Madison Square Garden -- which has hosted 71 games in 17 NCAA tournaments, but none since 1961 -- is the site of this year's East Regional. And in the eyes of many, it's about time.

"There's magic in this building," former Connecticut coach Jim Calhoun said Wednesday. "Madison Square Garden and [college] basketball is a great romance."

It's true, and the relationship with the NCAA tournament dates all the way back to 1943. The Garden has hosted the fourth-most tournament games in history, behind only University of Dayton Arena, Municipal Auditorium in Kansas City, Mo., and the Jon M. Huntsman Center in Salt Lake City. MSG has hosted the second-most championship games (seven).

To this day, many of the top college hoops teams in the country come through MSG, whether it be in an early-season tournament or another one-off event. This season, it hosted 10 of the Top 25 teams in the final Associated Press poll.

But the marriage between The World's Most Famous Arena and the NCAA tournament has been consciously uncoupled for more than half a century. The Garden was the home of the NIT, which was once a competing tournament before dropping in prominence.

The NCAA bought both the preseason and postseason NIT in 2005, clearing the way for a potential return to the Garden. And now, just a few months after the completion of a three-year, $1 billion renovation, MSG will finally bring back the Big Dance to the Big Apple.

Calhoun was one of several college basketball legends who spoke at a news conference at the Garden on Wednesday, celebrating the NCAA tournament's return. Fellow Hall of Famer Oscar Robertson was also in attendance. "The Big O" played in five games at the Garden while at the University of Cincinnati, from 1957 to 1960, and the Bearcats went 5-0.

None of them were NCAA tournament games, but on Jan. 9, 1958, Robertson poured in 56 points in a 118-54 victory over Seton Hall, setting the college scoring record at the Garden -- which still stands today.

"The first time I went inside, it's real interesting; you pick up a ball, you start to play, you go out on the court and dribble, the ball never came back up!" Robertson said. "Some of them came back up and some of them didn't, so I realized that you had to dribble the ball a lot harder than I would have when I played in other gymnasiums."

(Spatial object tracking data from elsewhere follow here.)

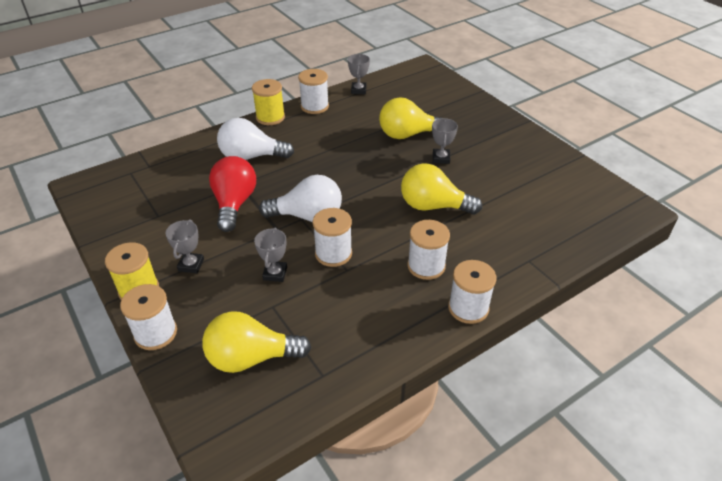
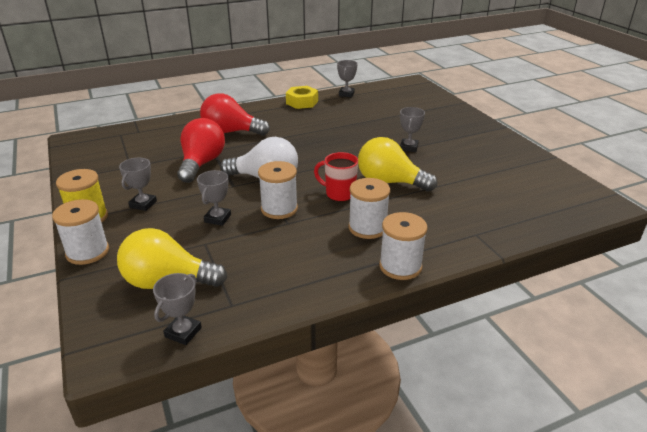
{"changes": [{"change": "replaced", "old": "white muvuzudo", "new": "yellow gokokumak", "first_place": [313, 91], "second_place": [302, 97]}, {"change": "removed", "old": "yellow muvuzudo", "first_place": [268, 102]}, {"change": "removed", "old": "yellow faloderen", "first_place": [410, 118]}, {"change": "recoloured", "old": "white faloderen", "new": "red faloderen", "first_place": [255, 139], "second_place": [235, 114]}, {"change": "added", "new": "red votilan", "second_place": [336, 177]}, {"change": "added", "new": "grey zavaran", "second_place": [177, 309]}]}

"They had guide wires on the baskets," Robertson continued, chuckling. "And if you were playing well and a guy didn't like it, he shook the guide wires."

Of course, Robertson was referring to the previous incarnation of Madison Square Garden -- an entirely different structure 17 blocks north, between 49th and 50th Streets on Eighth Avenue.

All 71 previous NCAA tournament games were played in the old building, which closed in 1968. That means Friday night's East Regional semifinals will be the first NCAA tournament games in the current Garden.

The last three tournament games at MSG were three first-round games in 1961. In a tripleheader, Wake Forest defeated St. John's 97-74, St. Bonaventure beat Rhode Island 86-76 and Princeton topped George Washington 84-67.

Art Hyland, the Big East conference's longtime director of officiating, was the captain of that Princeton team and scored 16 points in the game against George Washington.

"I don't remember anything I did in that game, to be honest with you," Hyland said. "The things that I remember about the old Garden? No. 1, the smoke; the smoke was incredible. I used to go there to watch NIT games too, and we'd go there the whole day and watch, and you had to look through the cloud of smoke at the top of the arena, because in those days you could smoke."

"And then the infamous bank of telephones in the areas where the concession stands [were]," Hyland added. "And the telephones were normally filled just before game time." (Presumably by people placing bets.)

Calhoun never coached an NCAA tournament game at the Garden, but he was a part of numerous historic Big East tournament games in the building -- from the epic battle between Ray Allen and Allen Iverson in 1996 to the six-overtime game against Syracuse in 2009 to UConn's incredible five-wins-in-five-days run in 2011.

The Huskies will play in Friday night's first game against Iowa State, and Calhoun couldn't sound more excited.

"When they use the word the mecca of college basketball, this was it," he said. "This has been it, and it will be it. It's an incredible, incredible place."